Math concepts like proportions and sequences are woven in with stories. And the stories are woven in with kits hand-delivered to families. For one lesson, the kits included paper mittens to arrange by color on a clothes line and the real thing knitted by Caniglia’s fellow nuns.

Brady says virtual adaptations of things like the math nights recognize the pandemic has stretched many parents and that going online works better for them than getting to a meeting. So attendance is higher than at similar in-person sessions pre-pandemic.

The Resource Center is also partnering with Canton schools on a new central preschool center, just a few blocks from its offices and playground. And Brady is working now on how to offer a summer program.

Executive Director Scott Hasselman says for most young children, face-to-face learning is irreplaceable. But he notes there was some long-term investment through the pandemic that may not have happened otherwise.

The center trains early childhood educators, and when day care centers shut down last spring, many used federal stimulus dollars to keep staff employed. That meant extra time for training, and last year, the resource center worked with more than 17,000 of them. It also increased coaching sessions with day care centers to help them improve child care quality.

But the resource center itself is a lot quieter these days. The pandemic shut down its library and parent and teacher classrooms.

Overall, Hasselman says Ohio saw fewer day care centers close than other states. And enrollment at public preschools, where parents were more likely to be essential workers, stayed fairly steady.

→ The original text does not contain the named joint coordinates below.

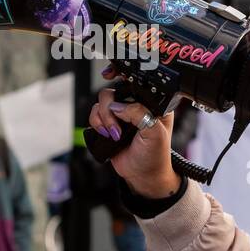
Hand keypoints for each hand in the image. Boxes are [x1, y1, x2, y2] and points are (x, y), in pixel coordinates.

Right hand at [88, 78, 179, 197]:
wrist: (143, 175)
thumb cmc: (155, 155)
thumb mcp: (154, 132)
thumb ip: (138, 114)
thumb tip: (118, 106)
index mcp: (151, 102)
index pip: (135, 81)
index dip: (121, 75)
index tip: (108, 75)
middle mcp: (135, 105)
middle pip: (112, 91)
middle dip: (109, 109)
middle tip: (117, 127)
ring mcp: (121, 114)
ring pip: (101, 103)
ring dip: (104, 119)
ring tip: (115, 134)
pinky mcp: (109, 124)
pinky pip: (94, 115)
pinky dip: (97, 124)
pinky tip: (108, 135)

Still, he says, preliminary data documents lost learning.

“Kids lost ground, a lot of ground, across the board, but what you see is the kids that were behind before are now further behind,” Hasselman said.

Ohio’s formal kindergarten readiness scores won’t be out until fall. Hasselman says he hopes no one is content to wait until then to figure out what preschoolers have lost. And he says everyone will have to stay nimble to catch up.